Blair's position within Labour had become increasingly tenuous. While his center-left politics of triangulation brought Labour an extended period of parliamentary majorities, many in his party thought that they came at the expense of party principles. Socialism often gave way to free market policies. And a more independent foreign policy gave way to one more closely tied to that of the US government. Labourite discontent evidently only grew with Blair's dogged support of the US war in Iraq and hius agreement with the Bush Adminstration on the recent war in Lebanon.
But I can't help mulling over several things...
(1) Doesn't Blair's announcement make him a lame duck? I hate term limits at any level of government in this country because it makes office holders lame ducks--and so, ineffectual--the moment they're re-elected for the final time. (I talk about that here, here, and here, by the way.)

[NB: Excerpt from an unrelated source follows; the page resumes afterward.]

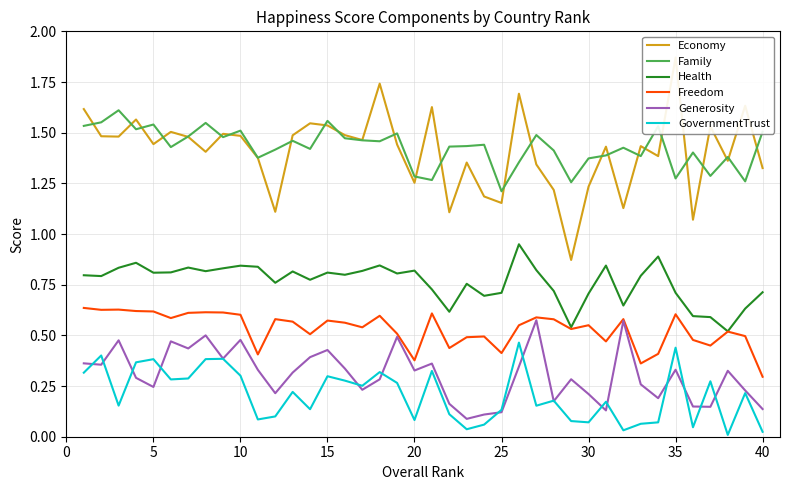

What is the value of the GovernmentTrust point at the 8th from the left?

0.4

And though I would be loathe to go to a parliamentary system--I like our Constitution's separation of powers and system of checks and balances, British PMs have historically enjoyed an ability not given to second term US Presidents because of the Twenty Second Amendment: The ability to exercise influence over the government so long as they retain the confidence of the people and of the legislative branch.

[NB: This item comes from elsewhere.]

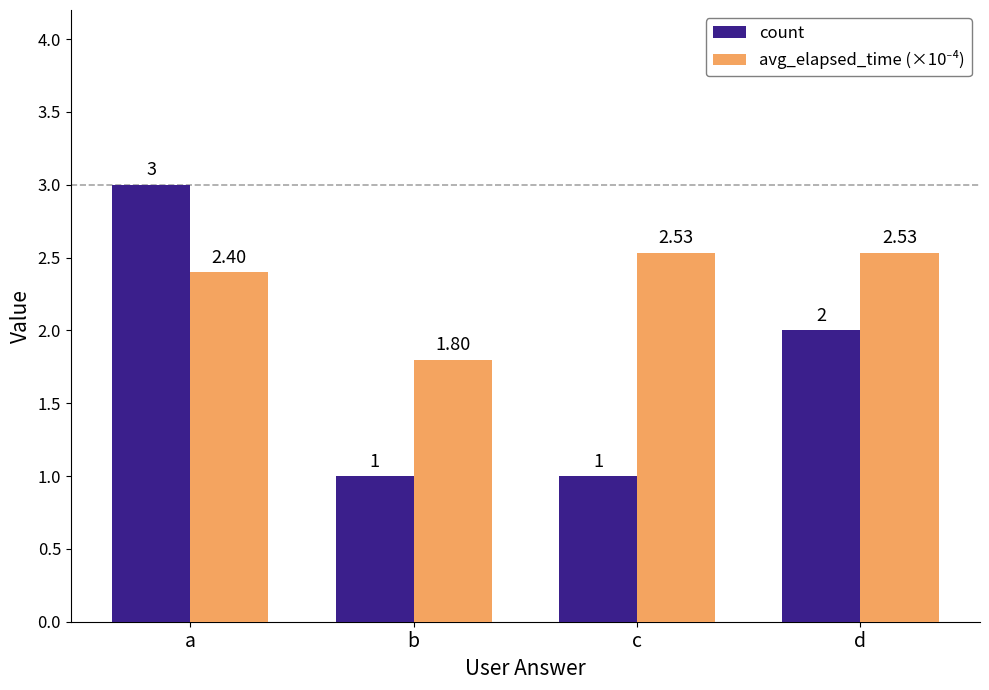

Count the count values in the range 1 to 3.

4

But Blair's announcement fritters that advantage away, no matter than he hasn't announced a departure date. He has become irrelevant and you can bet, the wrangling over the future of Labour has already begun. No new policy initiatives will be possible.
I wouldn't be surprised to see Blair step down within the week.
(2) What do you do if you're only fifty-three and after a ten year run at the zenith of your profession, you're put out to pasture?
Recent US Presidents, like Jimmy Carter and George H.W. Bush, have spoken of the profound hurt from which they had to recover after suffering repudiation from the electorate. Blair no doubt feels some of that, making it even more difficult for him to figure what he'll do next.
My guess is that after some time for healing, Blair will have opportunities on both sides of the Atlantic, particularly as it relates to one of his favorite causes, Africa. (Blair, a one-time rocker who apparently still practices the guitar each day, might even cut a record.)
(3) What gets forgotten because of the close relationship he's forged with George W. Bush is that Blair was probably even closer to Bill Clinton. In fact, Blair's "New Labour" was, in many ways, an adaptation of the "third way" triangulation that Clinton developed with the Democratic Leadership Council prior to his election in 1992. Blair drew counsel from Clinton operatives and welcomed the former President to speak to a Labour Party Conference a few years ago.
Over the long haul, triangulation can't be sustained, particularly when you're the member of a party whose philosophical moorings are emphatic in one direction or another. Eventually one's co-partisans become restive. The wars in Iraq and Lebanon finally proved Blair's undoing; he simply couldn't keep a major Labour faction quiet when they felt their principles were being violated.
And besides all that, there simply seems to be a feeling among other Labour MPs that Blair has had his day in the sun.
The Blair era is likely to end in days. It will be interesting to see what happens next in Britain...and in the life of Tony Blair.